TASK REQUIREMENTS: Print out the data exactly, keeping every image out of it.
── RECORDED DATA ──
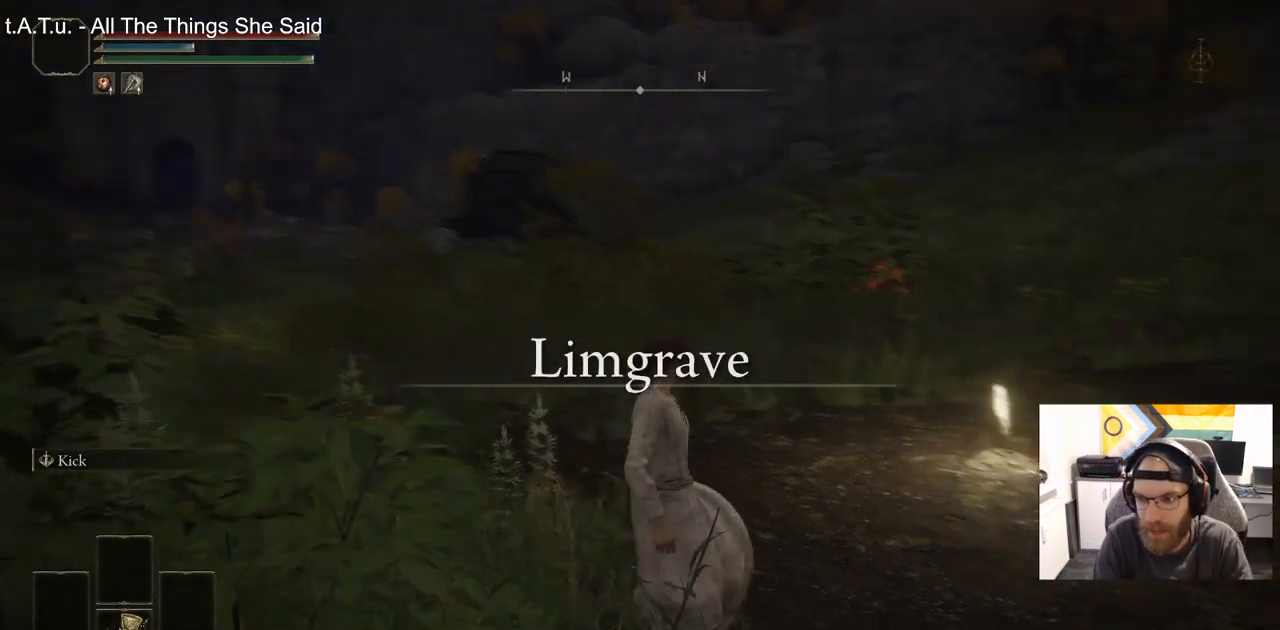
{"buttons": [], "left_stick": "up-right", "right_stick": "center", "events": [[17, "left_stick", "up-right"], [50, "right_stick", "center"]]}
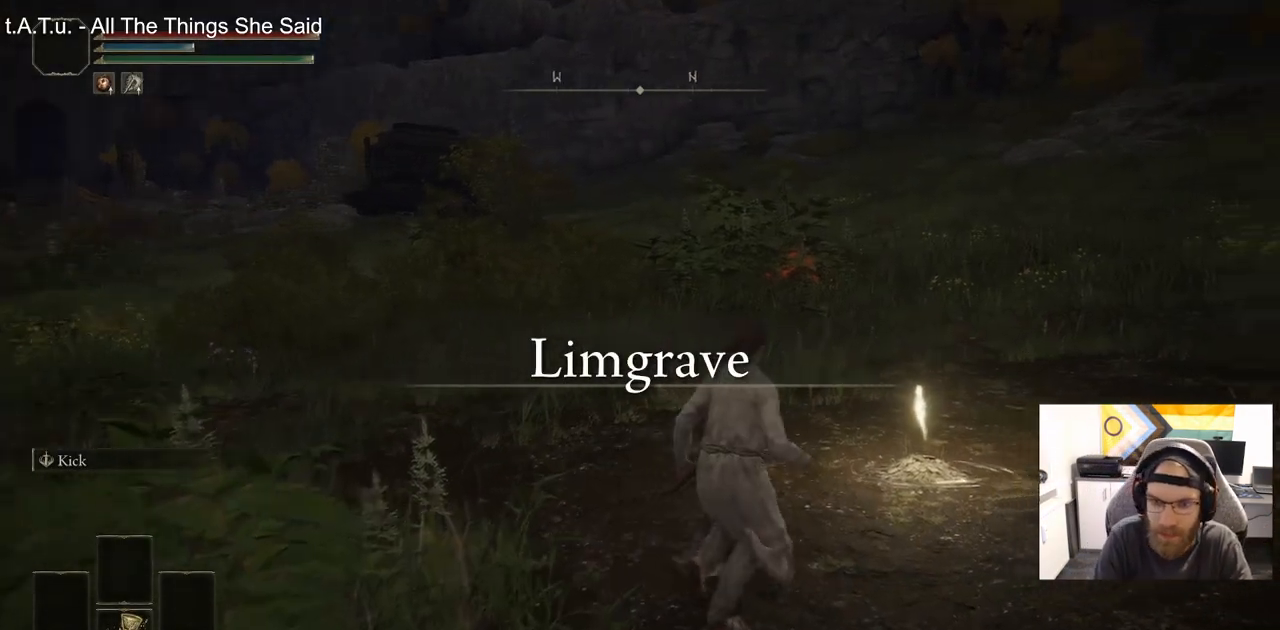
{"buttons": [], "left_stick": "up-right", "right_stick": "center", "events": [[383, "TRIANGLE", "down"], [500, "TRIANGLE", "up"]]}
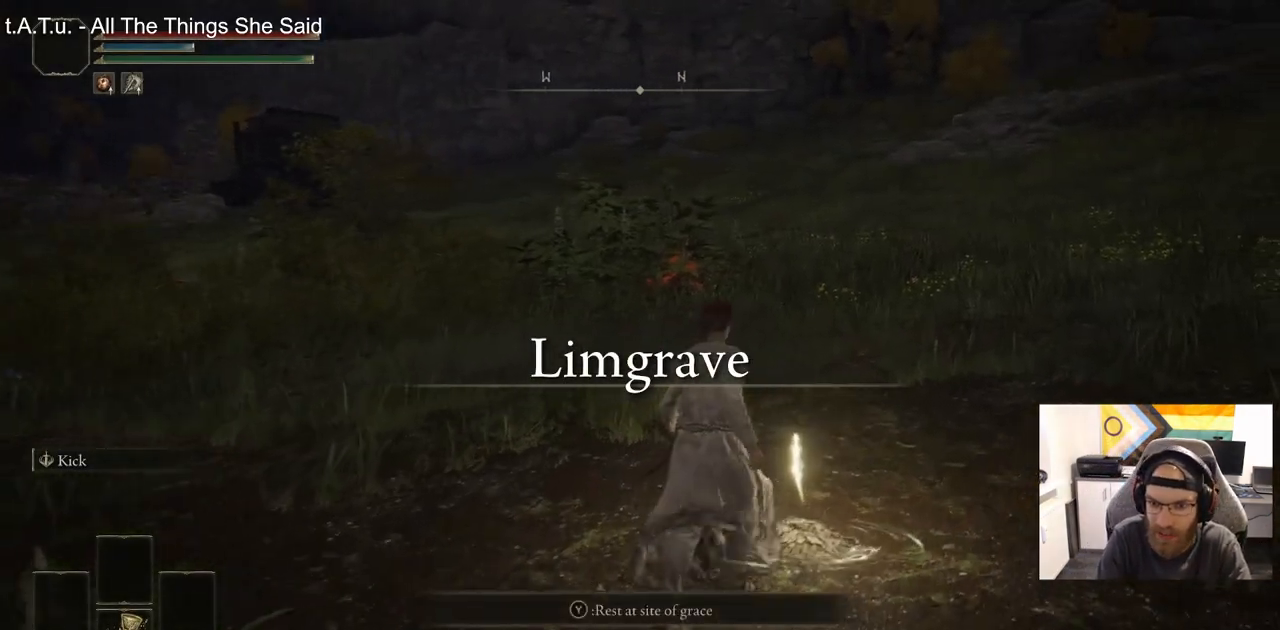
{"buttons": [], "left_stick": "up-right", "right_stick": "center", "events": []}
───
ANSWER FOR THE TASK:
{"buttons": [], "left_stick": "up-right", "right_stick": "center", "events": [[17, "left_stick", "up-right"], [50, "right_stick", "center"]]}
{"buttons": [], "left_stick": "up-right", "right_stick": "center", "events": [[383, "TRIANGLE", "down"], [500, "TRIANGLE", "up"]]}
{"buttons": [], "left_stick": "up-right", "right_stick": "center", "events": []}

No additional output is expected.